A quarter of New York City adults — 1.8 million people — got COVID-19 during the latter half of the winter omicron surge, according to a study from CUNY’s School of Public Health, showing further evidence that the surge may have rivaled or even exceeded the cases during the coronavirus’ first wave.
The study found that only about half of total positive test results and likely cases made it into the city’s data collection efforts, which only count PCR tests conducted at a city-run location, or through private providers and pop-up locations.
Denis Nash, a professor at CUNY’s School of Public Health and a co-author of the study, noted that the city’s health department only reported about 550,000 positive PCR tests for New Yorkers of all ages during the surveyed period, compared to the 1.8 million infected adults counted in the study. The difference includes both likely COVID-19 cases among people who didn’t test, as well as people who used rapid tests at home.
“It’s an enormous gap,” Nash said. He added that because there is no consistent source of survey data to collect the city’s total number of positives, we don’t know how the gap is changing over time, or where it is widest at any given moment.

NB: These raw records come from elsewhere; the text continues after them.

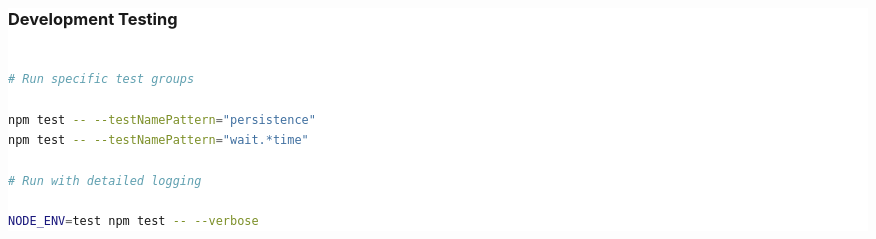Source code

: ### Development Testing

```bash

# Run specific test groups

npm test -- --testNamePattern="persistence"
npm test -- --testNamePattern="wait.*time"

# Run with detailed logging

NODE_ENV=test npm test -- --verbose

```
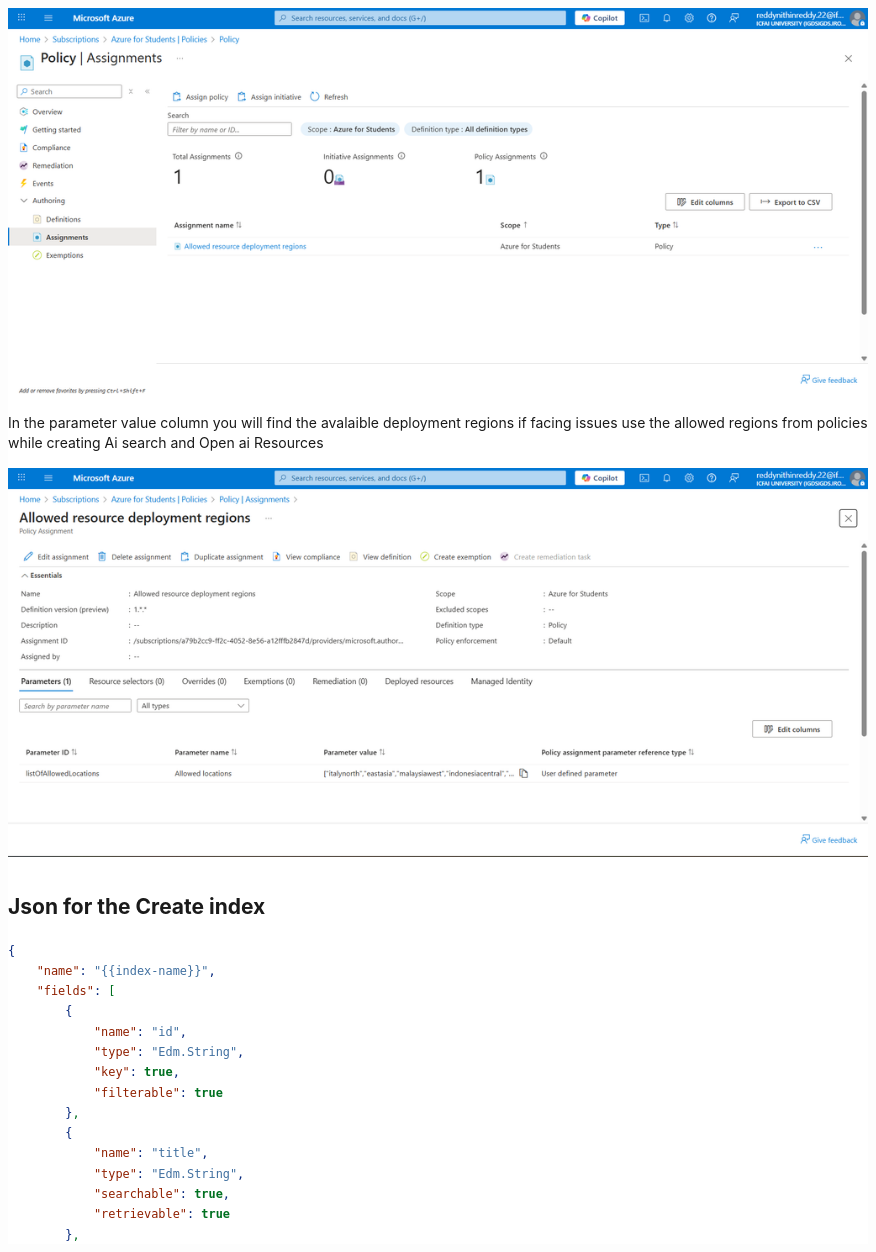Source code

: ![| 100x100](./images/18.png)

In the parameter value column you will find the avalaible deployment regions if facing issues use the allowed regions from policies while creating Ai search and Open ai Resources

![| 100x100](./images/19.png)

## Json for the Create index

```json
{
    "name": "{{index-name}}",
    "fields": [
        {
            "name": "id",
            "type": "Edm.String",
            "key": true,
            "filterable": true
        },
        {
            "name": "title",
            "type": "Edm.String",
            "searchable": true,
            "retrievable": true
        },
```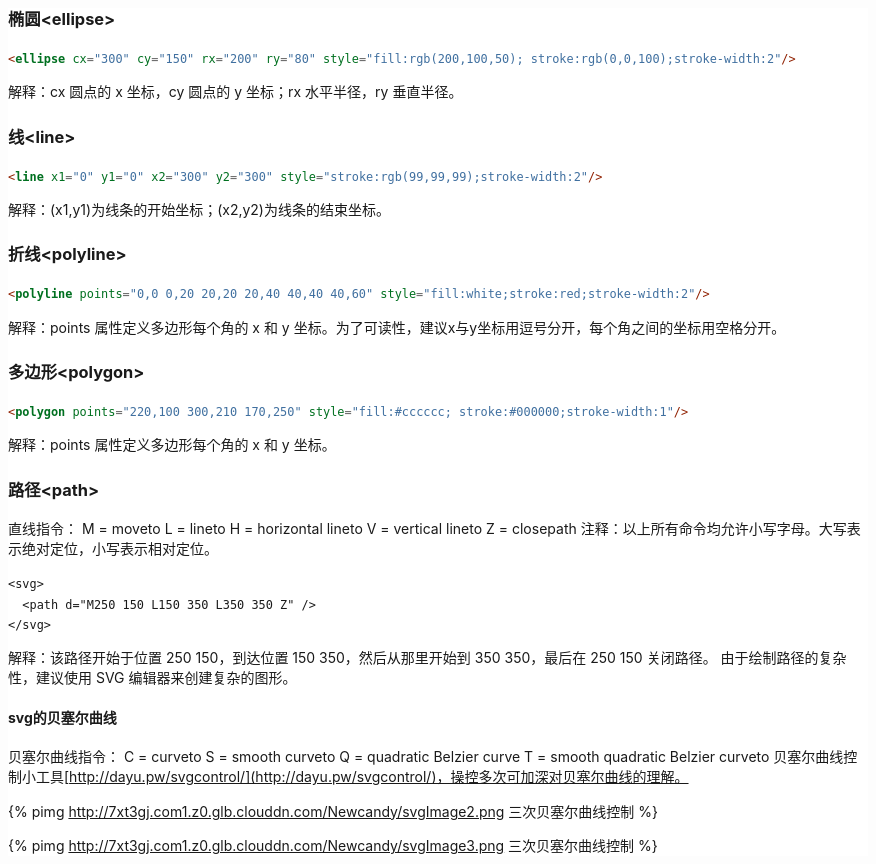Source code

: 
### 椭圆&lt;ellipse&gt;
```html
<ellipse cx="300" cy="150" rx="200" ry="80" style="fill:rgb(200,100,50); stroke:rgb(0,0,100);stroke-width:2"/>
```
解释：cx 圆点的 x 坐标，cy 圆点的 y 坐标；rx 水平半径，ry 垂直半径。

### 线&lt;line&gt;
```html
<line x1="0" y1="0" x2="300" y2="300" style="stroke:rgb(99,99,99);stroke-width:2"/>
```
 解释：(x1,y1)为线条的开始坐标；(x2,y2)为线条的结束坐标。

### 折线&lt;polyline&gt;
```html
<polyline points="0,0 0,20 20,20 20,40 40,40 40,60" style="fill:white;stroke:red;stroke-width:2"/>
```
 解释：points 属性定义多边形每个角的 x 和 y 坐标。为了可读性，建议x与y坐标用逗号分开，每个角之间的坐标用空格分开。

### 多边形&lt;polygon&gt;
```html
<polygon points="220,100 300,210 170,250" style="fill:#cccccc; stroke:#000000;stroke-width:1"/>
```
 解释：points 属性定义多边形每个角的 x 和 y 坐标。

### 路径&lt;path&gt;
直线指令：
M = moveto
L = lineto
H = horizontal lineto
V = vertical lineto
Z = closepath
注释：以上所有命令均允许小写字母。大写表示绝对定位，小写表示相对定位。
```
<svg>
  <path d="M250 150 L150 350 L350 350 Z" />
</svg>
```
解释：该路径开始于位置 250 150，到达位置 150 350，然后从那里开始到 350 350，最后在 250 150 关闭路径。
由于绘制路径的复杂性，建议使用 SVG 编辑器来创建复杂的图形。

#### svg的贝塞尔曲线
贝塞尔曲线指令：
C = curveto
S = smooth curveto
Q = quadratic Belzier curve
T = smooth quadratic Belzier curveto
贝塞尔曲线控制小工具[http://dayu.pw/svgcontrol/](http://dayu.pw/svgcontrol/)，操控多次可加深对贝塞尔曲线的理解。

{% pimg http://7xt3gj.com1.z0.glb.clouddn.com/Newcandy/svgImage2.png 三次贝塞尔曲线控制 %}

{% pimg http://7xt3gj.com1.z0.glb.clouddn.com/Newcandy/svgImage3.png 三次贝塞尔曲线控制 %}
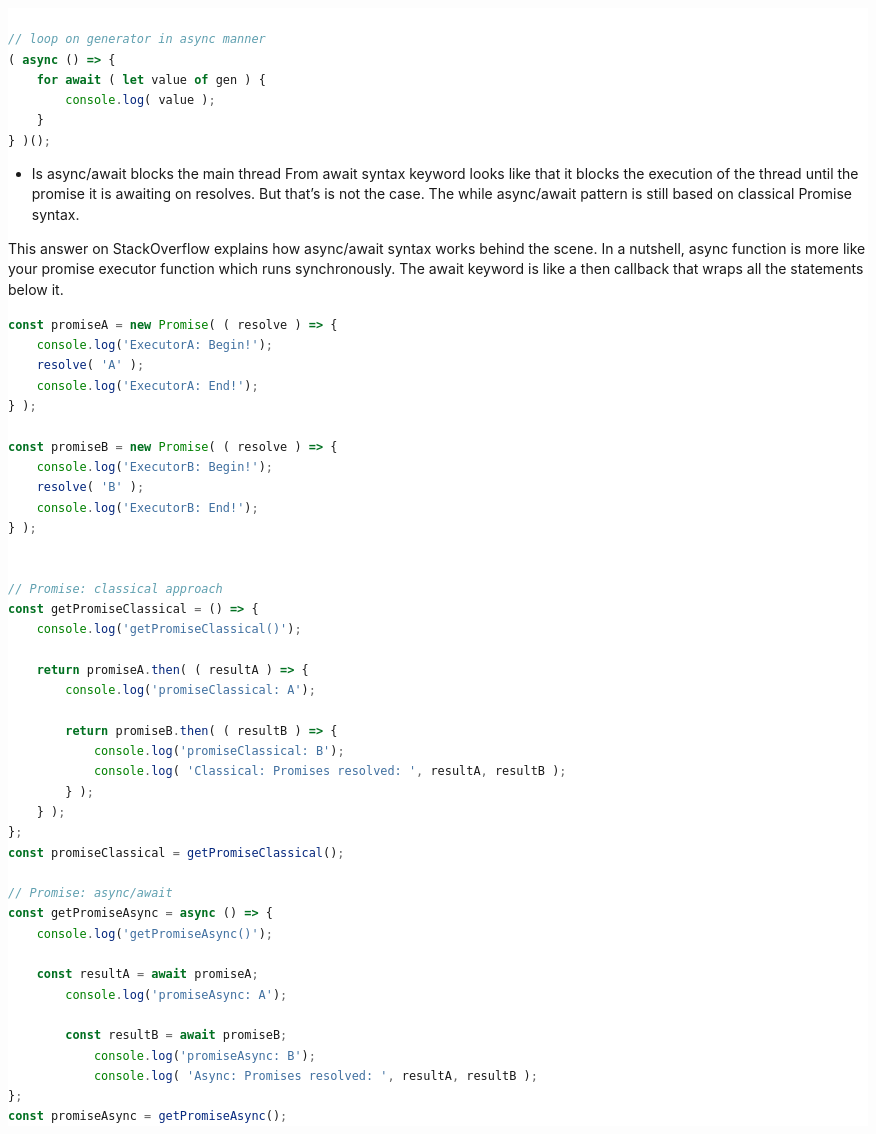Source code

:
 ```js

// loop on generator in async manner
( async () => {
    for await ( let value of gen ) {
        console.log( value );
    }
} )();
```

- Is async/await blocks the main thread
From await syntax keyword looks like that it blocks the execution of the thread until the promise it is awaiting on resolves. But that’s is not the case. The while async/await pattern is still based on classical Promise syntax.

This answer on StackOverflow explains how async/await syntax works behind the scene. In a nutshell, async function is more like your promise executor function which runs synchronously. The await keyword is like a then callback that wraps all the statements below it.

```js
const promiseA = new Promise( ( resolve ) => {
    console.log('ExecutorA: Begin!');
    resolve( 'A' );
    console.log('ExecutorA: End!');
} );

const promiseB = new Promise( ( resolve ) => {
    console.log('ExecutorB: Begin!');
    resolve( 'B' );
    console.log('ExecutorB: End!');
} );


// Promise: classical approach
const getPromiseClassical = () => {
    console.log('getPromiseClassical()');

    return promiseA.then( ( resultA ) => {
        console.log('promiseClassical: A');
    
        return promiseB.then( ( resultB ) => {
            console.log('promiseClassical: B');
            console.log( 'Classical: Promises resolved: ', resultA, resultB );
        } );
    } );
};
const promiseClassical = getPromiseClassical();

// Promise: async/await
const getPromiseAsync = async () => {
    console.log('getPromiseAsync()');

    const resultA = await promiseA;
        console.log('promiseAsync: A');

        const resultB = await promiseB;
            console.log('promiseAsync: B');
            console.log( 'Async: Promises resolved: ', resultA, resultB );
};
const promiseAsync = getPromiseAsync();
```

“My worry is that it might be so unreliable now that [the data are] not able to detect a surge when one is happening,” he said.
In an emailed statement, Michael Lanza, a spokesperson for the city health department, did not dispute the total number reported in the CUNY study, and said that the department had not reviewed the study.
Lanza said that the city needs to standardize how it captures data in order to make health policy decisions, and that since there are no ways to ensure that an at-home test was performed accurately, it is not necessarily a reliable source of information. In addition, he said, at home tests help residents make immediate decisions about their health needs, instead of needing to wait for PCR results.
“Our current level of surveillance data accurately reflects transmission trends around the city,” Lanza said. “In addition to case rates, we also focus on other measures, like hospitalizations, hospital capacity, deaths, and other measures of disease severity, in order to gauge the overall situation and risk to New Yorkers.”
The survey study, which has not been peer-reviewed, found that 27.4% of city adults tested positive or likely were infected with the coronavirus — including 5.2%, or just under 350,000, who tested at home with rapid tests and couldn’t report their results to the city.
Queens saw the highest percentage of infections of the five boroughs during the Jan. 1 to mid-March survey period, accounting for 35.2% of the city’s cases. Unvaccinated adults comprised just over a fifth of infections, and Hispanic adults had the highest percentage of demographic groups listed, at 41.1%.
Saba Qasmieh, the lead author on the study and a research scientist at CUNY’s Institute for Implementation Science in Population Health, said that it was important to monitor at-home tests and likely positives, and not just use reported PCR tests as a proxy for the city’s total caseload.
The omicron surge, Qasmieh said, showed that at-home tests are now a major way that New Yorkers check their symptoms, and the number of people relying on at home tests is probably changing over time.
“You're dealing with human behavior, and there are a lot of dynamic factors that would influence that,” she said.
Nash suggested that their survey study could be a “proof of concept” for the city to conduct their own surveys, and have a more constant understanding of local testing trends.
“I don't think the city’s goal is to know about every single case,” he said. “But they should have a sense of the stuff that we’re getting at in this study. They should know how much they're missing and who's missing.”